• **Extracted text**
= Beginning of Section =

Deprofundidio II by Pablo Chin
Camanchacas by Carolina Carrizo
estamos bien per tiemblo by Francisco Corthey
Die Kreutzung by Chaya Czernowin
Flesh by Rebecca Saunders
Performances by
Julia Williams, accordion
Kyle Hutchins, saxophone
Kathryn Schulmeister, double bass
soundarte showcase
The Church/Art House
November 23, 2024
7:00 pm
Pablo Chin
Chin’s recent music often draws inspiration from the narratives of film and literature, phonetic structures in text, and the use of idiosyncratic transcription methods that enable imaginative exploration of pre-existent musical sources.
His music has been performed in South, Central and North America, in Israel, Asia and in Europe. He has been commissioned to compose works for Ensemble Recherche, International Contemporary Ensemble (ICE), members of the Anubis Quartet, the MAVerick Ensemble, the Latino Music Festival of Chicago and Ensemble Dal Niente, among others. His music has also been performed by artists including Fonema Consort, Nina Dante and Dalia Chin, Ostravská Banda, Chicago Composers Orchestra, Donatienne Michel-Dansaq, Pierre-Stéphane Meugé, Marino Formenti, Claire Chase, Eric Lamb, Gan Lev and Marcuss Weiss.

= End of Section =

• **Dataset excerpts**
= Beginning of Section =

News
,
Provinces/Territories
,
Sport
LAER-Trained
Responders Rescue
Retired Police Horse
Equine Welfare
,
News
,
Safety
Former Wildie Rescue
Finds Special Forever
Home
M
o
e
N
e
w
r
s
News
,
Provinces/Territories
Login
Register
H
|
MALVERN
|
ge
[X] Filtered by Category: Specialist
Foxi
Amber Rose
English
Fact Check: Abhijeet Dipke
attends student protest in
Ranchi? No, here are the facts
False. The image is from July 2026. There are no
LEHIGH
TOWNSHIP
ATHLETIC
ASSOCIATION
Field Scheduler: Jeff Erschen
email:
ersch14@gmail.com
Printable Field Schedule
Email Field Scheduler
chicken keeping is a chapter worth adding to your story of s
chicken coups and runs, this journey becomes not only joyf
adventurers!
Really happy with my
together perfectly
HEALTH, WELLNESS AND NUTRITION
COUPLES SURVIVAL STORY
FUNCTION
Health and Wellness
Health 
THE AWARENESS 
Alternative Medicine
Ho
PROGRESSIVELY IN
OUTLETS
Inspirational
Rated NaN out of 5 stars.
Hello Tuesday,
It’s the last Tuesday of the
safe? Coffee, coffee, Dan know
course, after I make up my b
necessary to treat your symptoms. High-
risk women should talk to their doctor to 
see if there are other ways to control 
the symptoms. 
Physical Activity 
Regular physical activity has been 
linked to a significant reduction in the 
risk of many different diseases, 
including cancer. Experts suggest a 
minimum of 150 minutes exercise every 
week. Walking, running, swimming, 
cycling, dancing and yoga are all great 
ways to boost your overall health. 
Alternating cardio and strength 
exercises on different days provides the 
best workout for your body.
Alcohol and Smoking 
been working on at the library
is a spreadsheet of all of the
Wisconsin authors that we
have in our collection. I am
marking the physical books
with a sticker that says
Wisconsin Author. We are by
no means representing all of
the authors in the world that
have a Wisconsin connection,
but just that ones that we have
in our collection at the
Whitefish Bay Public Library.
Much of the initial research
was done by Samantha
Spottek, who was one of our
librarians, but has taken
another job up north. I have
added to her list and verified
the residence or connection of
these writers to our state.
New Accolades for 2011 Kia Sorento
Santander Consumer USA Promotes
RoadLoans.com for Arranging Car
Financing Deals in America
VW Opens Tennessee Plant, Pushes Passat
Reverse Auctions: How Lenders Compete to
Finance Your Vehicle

= End of Section =

• **What you have to do**
In the concert program, who plays the double bass? The listing plays no part in this exercise.

• **Your response**
Kathryn Schulmeister